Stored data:

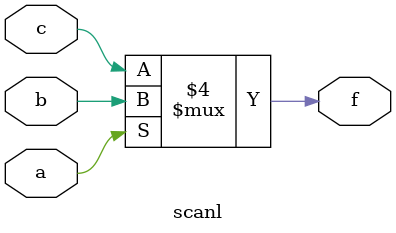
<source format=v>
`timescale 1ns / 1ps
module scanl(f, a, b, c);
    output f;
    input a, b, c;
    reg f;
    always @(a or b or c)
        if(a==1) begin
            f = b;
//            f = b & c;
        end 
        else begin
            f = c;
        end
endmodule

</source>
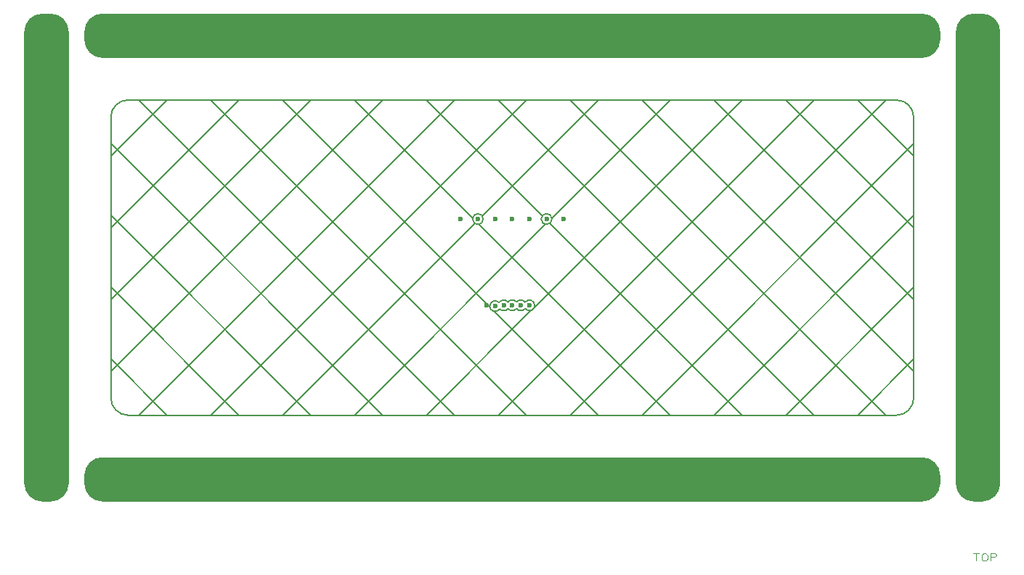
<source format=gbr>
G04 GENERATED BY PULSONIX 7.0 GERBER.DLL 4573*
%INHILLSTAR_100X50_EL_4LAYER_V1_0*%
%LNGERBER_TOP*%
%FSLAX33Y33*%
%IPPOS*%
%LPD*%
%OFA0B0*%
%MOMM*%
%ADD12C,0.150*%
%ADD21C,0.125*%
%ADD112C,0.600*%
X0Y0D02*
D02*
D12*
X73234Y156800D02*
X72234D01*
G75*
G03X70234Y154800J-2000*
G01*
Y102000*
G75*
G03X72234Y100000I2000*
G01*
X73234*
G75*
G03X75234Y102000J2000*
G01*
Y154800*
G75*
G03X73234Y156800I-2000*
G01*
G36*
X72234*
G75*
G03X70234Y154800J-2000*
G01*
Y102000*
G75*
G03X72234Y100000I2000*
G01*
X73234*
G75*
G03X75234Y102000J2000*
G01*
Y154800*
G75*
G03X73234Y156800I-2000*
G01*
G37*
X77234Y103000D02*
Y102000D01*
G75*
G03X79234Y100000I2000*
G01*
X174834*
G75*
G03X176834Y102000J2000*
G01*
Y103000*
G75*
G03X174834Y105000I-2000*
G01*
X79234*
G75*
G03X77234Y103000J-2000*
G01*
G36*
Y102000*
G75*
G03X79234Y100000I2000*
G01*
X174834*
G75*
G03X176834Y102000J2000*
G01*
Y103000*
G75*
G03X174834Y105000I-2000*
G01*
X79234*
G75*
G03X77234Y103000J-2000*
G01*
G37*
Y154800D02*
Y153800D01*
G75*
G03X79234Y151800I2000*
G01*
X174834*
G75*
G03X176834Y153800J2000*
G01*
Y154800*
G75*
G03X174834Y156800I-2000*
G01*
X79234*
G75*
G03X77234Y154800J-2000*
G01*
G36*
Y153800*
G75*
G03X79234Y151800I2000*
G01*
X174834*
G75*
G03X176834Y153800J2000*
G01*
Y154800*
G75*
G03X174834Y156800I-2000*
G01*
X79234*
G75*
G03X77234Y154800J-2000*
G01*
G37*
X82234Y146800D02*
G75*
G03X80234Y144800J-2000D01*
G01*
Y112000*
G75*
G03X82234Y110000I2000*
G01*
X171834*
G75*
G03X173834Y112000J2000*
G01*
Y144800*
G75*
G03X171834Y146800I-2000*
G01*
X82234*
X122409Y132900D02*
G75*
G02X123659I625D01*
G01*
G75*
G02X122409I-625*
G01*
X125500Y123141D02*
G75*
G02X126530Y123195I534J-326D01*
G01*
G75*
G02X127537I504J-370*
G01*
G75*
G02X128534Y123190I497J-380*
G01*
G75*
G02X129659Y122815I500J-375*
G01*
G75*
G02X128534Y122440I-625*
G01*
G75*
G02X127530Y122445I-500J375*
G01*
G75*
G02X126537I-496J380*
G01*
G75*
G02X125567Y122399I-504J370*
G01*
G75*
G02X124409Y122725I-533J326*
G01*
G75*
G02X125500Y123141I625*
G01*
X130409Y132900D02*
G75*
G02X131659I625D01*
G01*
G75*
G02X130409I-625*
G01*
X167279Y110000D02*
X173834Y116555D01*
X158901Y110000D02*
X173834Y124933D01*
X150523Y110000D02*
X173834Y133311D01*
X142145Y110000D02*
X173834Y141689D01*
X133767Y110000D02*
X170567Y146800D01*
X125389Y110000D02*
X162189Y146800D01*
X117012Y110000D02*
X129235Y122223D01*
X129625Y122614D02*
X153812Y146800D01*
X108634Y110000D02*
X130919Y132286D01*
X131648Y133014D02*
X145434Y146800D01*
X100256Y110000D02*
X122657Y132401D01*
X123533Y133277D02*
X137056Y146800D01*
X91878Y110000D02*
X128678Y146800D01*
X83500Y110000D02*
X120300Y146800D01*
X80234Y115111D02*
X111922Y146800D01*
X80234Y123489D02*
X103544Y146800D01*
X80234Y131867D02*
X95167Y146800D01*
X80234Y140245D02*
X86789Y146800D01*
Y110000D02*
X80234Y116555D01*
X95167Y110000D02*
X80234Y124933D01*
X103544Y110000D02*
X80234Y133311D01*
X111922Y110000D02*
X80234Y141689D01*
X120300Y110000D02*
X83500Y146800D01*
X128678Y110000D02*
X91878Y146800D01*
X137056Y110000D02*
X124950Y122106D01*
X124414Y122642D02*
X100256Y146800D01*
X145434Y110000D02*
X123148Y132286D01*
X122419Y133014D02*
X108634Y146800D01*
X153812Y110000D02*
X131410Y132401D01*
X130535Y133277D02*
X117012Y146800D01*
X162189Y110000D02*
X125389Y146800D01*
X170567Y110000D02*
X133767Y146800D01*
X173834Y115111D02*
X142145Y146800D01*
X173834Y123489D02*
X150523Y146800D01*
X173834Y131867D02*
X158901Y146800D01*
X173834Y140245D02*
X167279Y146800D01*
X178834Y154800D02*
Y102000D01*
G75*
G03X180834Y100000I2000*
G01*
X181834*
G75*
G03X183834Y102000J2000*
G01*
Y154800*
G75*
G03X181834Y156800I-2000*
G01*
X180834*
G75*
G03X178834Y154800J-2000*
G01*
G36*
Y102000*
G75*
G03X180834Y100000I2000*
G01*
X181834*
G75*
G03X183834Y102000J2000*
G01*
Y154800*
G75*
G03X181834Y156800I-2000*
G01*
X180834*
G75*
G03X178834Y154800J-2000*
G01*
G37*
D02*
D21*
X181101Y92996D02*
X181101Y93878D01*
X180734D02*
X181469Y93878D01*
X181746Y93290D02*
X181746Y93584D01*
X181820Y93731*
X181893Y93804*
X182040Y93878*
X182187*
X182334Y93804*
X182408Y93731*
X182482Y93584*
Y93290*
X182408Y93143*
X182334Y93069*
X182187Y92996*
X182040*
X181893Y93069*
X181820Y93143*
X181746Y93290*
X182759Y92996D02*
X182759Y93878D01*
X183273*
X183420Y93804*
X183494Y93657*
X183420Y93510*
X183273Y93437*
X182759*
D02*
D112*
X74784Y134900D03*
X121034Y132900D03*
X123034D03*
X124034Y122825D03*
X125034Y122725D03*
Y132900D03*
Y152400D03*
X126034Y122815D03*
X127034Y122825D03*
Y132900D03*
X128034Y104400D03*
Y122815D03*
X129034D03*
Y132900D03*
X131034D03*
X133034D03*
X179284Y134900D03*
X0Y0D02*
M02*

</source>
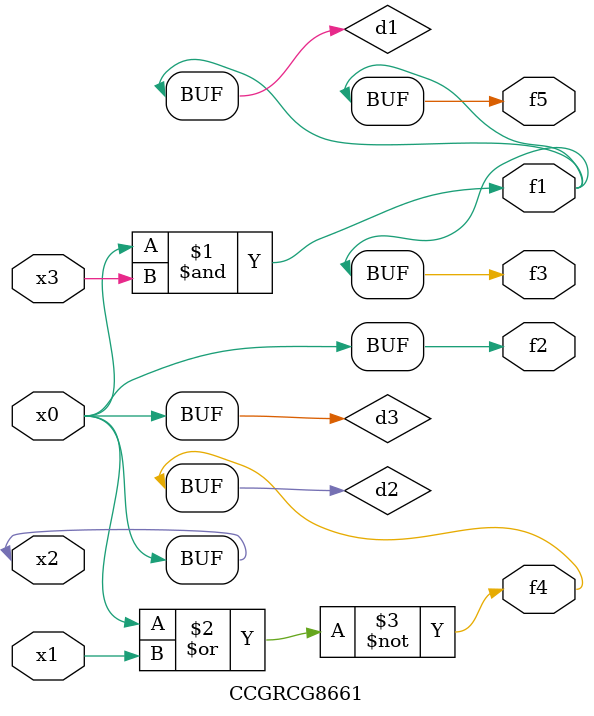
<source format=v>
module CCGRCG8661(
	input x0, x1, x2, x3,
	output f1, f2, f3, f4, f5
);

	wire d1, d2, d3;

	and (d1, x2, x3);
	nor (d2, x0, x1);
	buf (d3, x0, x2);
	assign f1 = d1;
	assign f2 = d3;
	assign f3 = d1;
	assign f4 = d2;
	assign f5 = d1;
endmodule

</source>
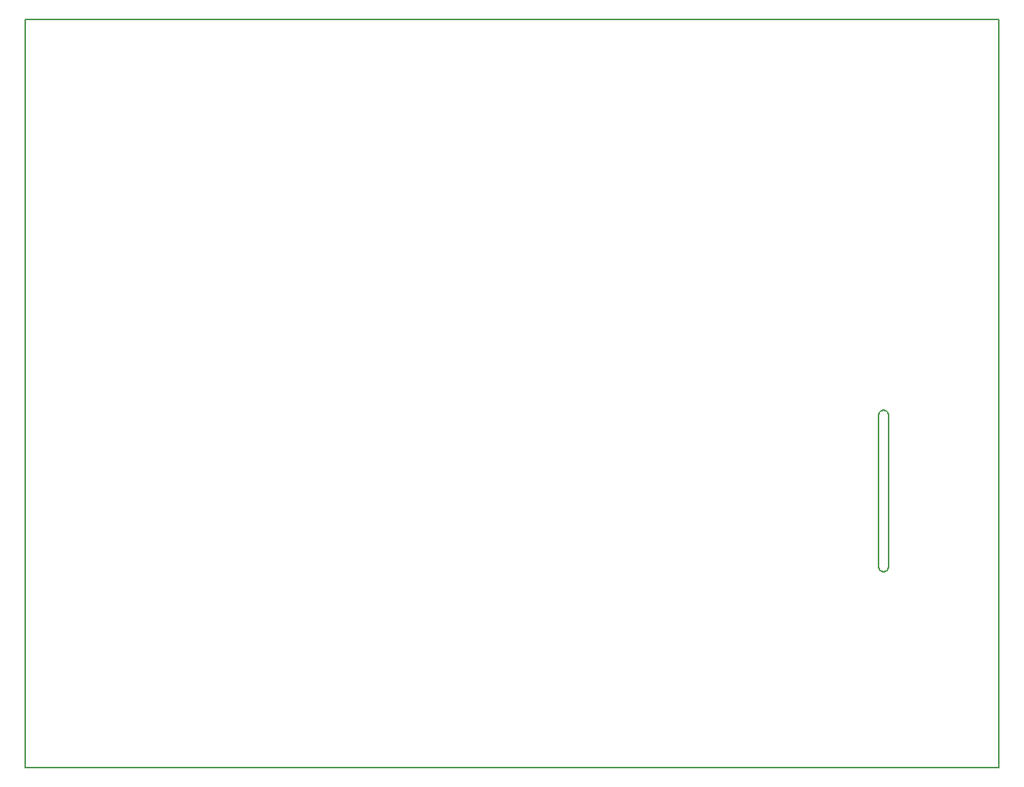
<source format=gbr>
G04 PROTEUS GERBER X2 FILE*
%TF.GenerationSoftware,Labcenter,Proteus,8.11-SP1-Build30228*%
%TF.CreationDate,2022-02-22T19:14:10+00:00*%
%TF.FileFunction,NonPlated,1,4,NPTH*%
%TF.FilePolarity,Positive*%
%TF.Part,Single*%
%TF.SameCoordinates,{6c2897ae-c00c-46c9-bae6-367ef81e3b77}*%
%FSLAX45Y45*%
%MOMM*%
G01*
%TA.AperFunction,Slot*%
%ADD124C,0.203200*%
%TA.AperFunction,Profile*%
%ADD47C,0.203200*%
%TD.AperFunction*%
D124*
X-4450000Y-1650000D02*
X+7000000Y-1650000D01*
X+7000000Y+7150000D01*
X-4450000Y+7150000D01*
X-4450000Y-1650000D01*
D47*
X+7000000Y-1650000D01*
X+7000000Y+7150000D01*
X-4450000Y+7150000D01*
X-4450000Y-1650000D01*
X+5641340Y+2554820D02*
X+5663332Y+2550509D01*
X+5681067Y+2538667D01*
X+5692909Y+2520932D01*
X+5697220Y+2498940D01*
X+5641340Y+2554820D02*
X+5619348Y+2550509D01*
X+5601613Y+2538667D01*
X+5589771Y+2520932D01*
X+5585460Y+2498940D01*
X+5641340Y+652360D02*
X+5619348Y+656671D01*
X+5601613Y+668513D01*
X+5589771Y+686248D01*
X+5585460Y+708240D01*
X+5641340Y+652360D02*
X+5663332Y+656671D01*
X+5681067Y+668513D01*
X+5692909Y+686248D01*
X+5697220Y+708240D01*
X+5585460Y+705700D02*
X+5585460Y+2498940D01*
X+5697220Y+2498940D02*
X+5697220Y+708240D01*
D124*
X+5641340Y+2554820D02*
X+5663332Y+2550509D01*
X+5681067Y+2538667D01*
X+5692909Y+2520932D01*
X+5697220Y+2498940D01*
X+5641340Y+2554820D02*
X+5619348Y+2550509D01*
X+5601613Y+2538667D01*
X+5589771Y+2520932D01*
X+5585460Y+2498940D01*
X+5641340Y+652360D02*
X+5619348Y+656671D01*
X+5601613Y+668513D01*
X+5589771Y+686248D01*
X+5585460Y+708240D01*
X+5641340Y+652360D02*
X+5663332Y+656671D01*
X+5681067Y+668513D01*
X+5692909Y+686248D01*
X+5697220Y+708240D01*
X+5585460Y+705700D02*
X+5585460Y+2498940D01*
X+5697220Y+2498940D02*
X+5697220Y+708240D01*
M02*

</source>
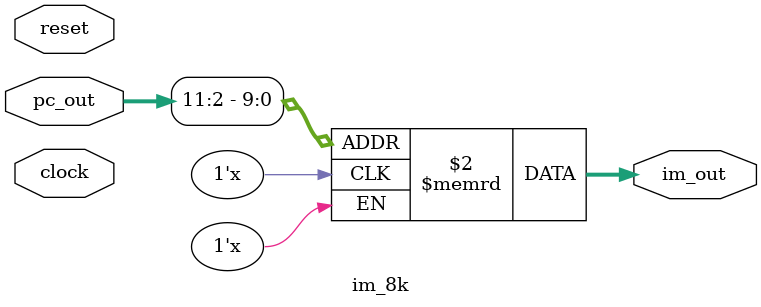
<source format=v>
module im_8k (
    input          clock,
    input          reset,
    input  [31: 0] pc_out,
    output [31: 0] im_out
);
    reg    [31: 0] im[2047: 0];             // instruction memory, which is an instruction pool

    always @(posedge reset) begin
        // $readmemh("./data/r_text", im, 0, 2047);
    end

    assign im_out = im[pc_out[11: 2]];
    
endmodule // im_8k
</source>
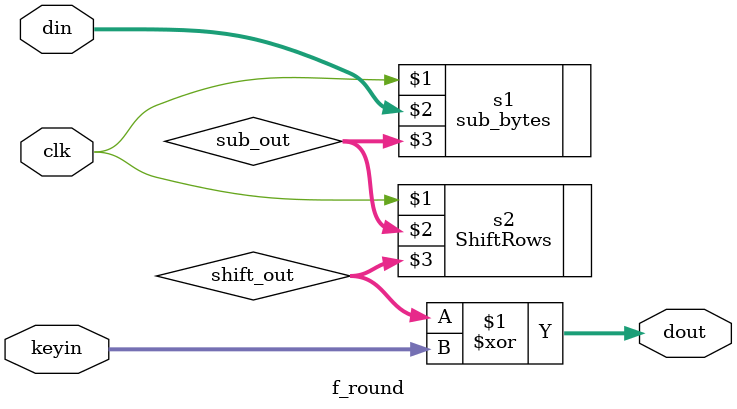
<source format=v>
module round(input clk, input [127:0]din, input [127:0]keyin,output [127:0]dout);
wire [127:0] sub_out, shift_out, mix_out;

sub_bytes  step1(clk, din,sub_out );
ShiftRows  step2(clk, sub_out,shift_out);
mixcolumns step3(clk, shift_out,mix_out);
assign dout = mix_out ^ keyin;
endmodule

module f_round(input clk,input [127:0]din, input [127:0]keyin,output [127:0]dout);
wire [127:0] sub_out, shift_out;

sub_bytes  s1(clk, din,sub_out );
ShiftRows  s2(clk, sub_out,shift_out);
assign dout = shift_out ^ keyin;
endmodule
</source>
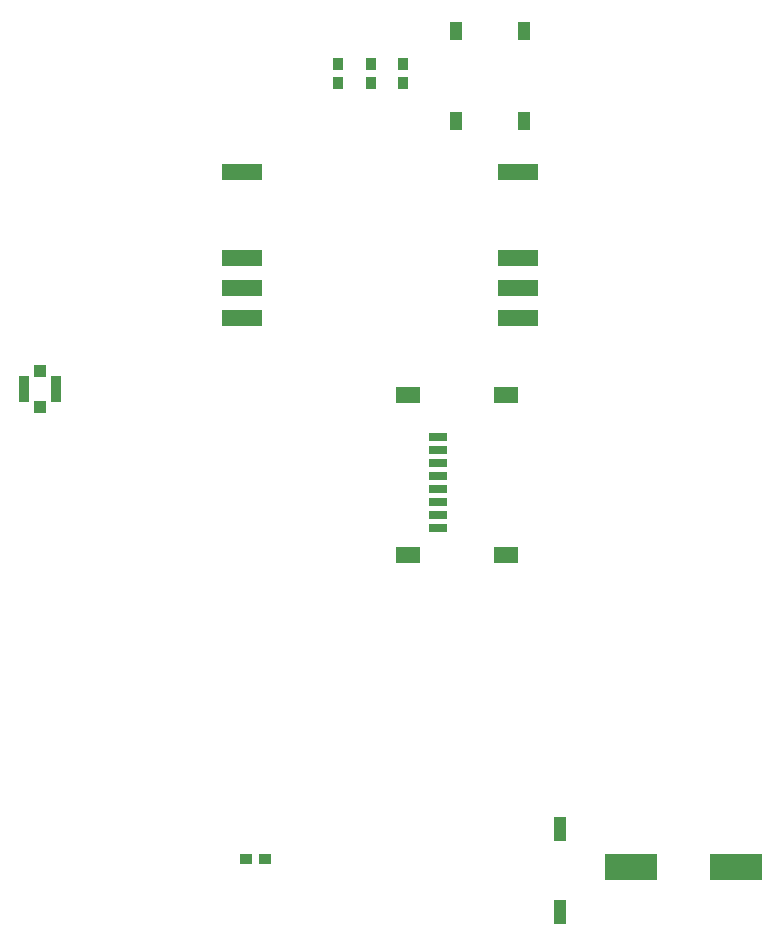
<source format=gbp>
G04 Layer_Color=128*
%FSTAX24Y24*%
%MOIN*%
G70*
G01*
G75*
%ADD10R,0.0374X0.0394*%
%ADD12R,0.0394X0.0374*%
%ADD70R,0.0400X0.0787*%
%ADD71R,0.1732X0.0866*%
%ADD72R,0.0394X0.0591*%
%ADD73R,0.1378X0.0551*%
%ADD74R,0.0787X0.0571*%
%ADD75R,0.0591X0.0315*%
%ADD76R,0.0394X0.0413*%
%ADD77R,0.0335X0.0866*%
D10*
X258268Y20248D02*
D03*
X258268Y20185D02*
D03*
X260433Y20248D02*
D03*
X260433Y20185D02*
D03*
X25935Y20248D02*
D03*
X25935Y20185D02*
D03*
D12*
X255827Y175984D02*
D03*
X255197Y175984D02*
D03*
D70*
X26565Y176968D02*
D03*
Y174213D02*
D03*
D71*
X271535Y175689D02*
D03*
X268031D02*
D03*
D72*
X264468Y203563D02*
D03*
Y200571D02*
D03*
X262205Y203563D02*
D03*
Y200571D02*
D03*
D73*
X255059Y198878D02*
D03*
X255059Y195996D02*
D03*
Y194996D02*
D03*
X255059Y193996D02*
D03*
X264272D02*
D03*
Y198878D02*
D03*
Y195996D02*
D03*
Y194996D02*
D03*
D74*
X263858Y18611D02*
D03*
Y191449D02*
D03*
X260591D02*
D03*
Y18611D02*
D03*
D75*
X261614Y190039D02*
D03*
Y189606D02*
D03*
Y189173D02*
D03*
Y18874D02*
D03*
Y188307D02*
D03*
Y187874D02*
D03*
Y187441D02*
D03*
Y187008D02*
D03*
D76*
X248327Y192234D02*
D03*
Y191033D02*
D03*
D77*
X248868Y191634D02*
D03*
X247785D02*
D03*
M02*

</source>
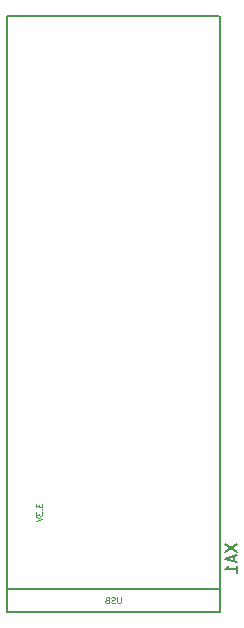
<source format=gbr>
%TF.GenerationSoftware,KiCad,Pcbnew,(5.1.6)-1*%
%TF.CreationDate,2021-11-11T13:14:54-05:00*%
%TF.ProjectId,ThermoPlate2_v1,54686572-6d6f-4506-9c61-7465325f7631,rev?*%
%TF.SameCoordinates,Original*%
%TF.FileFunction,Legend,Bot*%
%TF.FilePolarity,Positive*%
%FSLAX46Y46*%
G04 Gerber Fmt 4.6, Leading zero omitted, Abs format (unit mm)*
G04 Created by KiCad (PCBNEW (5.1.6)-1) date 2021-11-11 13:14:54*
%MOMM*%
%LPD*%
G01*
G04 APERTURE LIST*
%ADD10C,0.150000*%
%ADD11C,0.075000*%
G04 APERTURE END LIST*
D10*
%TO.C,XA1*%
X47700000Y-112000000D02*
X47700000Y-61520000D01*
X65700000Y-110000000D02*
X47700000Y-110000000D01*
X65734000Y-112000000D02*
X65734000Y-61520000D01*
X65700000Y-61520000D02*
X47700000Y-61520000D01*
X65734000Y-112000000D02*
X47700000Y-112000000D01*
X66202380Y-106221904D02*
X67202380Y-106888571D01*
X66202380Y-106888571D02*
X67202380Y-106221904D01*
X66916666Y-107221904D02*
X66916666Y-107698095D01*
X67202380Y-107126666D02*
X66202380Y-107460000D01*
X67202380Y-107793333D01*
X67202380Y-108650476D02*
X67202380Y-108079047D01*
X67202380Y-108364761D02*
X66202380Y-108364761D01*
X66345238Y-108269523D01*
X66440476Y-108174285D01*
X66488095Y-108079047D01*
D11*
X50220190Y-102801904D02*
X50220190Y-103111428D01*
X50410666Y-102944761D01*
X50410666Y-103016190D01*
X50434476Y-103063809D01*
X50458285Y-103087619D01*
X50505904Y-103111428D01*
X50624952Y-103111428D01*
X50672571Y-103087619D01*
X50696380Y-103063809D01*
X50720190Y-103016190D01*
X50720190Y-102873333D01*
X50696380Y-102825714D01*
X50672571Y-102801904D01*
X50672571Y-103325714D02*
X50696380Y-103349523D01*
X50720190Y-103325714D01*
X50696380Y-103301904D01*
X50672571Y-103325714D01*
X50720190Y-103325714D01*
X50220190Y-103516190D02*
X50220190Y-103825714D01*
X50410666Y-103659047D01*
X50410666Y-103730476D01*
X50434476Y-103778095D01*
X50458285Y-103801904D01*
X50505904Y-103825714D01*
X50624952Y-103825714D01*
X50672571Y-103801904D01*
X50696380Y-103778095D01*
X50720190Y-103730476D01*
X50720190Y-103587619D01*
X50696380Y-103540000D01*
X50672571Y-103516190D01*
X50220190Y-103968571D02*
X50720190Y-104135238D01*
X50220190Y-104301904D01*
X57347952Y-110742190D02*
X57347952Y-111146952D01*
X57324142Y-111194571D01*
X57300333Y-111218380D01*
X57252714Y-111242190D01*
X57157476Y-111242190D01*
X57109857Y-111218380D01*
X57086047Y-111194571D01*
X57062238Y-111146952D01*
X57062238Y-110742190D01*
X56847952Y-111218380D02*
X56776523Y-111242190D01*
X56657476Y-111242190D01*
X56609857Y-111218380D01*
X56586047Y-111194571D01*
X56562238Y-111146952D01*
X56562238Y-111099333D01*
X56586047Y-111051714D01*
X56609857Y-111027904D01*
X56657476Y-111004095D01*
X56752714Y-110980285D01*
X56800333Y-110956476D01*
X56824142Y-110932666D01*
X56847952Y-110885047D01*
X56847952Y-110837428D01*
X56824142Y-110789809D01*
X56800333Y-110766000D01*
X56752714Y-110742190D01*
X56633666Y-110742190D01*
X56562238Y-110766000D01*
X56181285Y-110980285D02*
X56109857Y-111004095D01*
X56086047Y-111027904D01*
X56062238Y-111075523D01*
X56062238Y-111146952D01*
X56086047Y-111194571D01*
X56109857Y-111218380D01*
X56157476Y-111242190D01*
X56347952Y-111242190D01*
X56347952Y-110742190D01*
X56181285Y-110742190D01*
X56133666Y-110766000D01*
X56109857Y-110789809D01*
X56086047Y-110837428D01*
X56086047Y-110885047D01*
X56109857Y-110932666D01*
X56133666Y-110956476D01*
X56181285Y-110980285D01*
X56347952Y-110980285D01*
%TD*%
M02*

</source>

▸ **EXERCISE GOAL**:
Only those lines of the entries above that run from the line containing "wire [127:0] sub_out, shift_out, mix_out;" to the line containing "wire [127:0] sub_out, shift_out;", both included, should be transcribed exactly.

▸ **RESULT FOR THIS TASK**:
wire [127:0] sub_out, shift_out, mix_out;

sub_bytes  step1(clk, din,sub_out );
ShiftRows  step2(clk, sub_out,shift_out);
mixcolumns step3(clk, shift_out,mix_out);
assign dout = mix_out ^ keyin;
endmodule

module f_round(input clk,input [127:0]din, input [127:0]keyin,output [127:0]dout);
wire [127:0] sub_out, shift_out;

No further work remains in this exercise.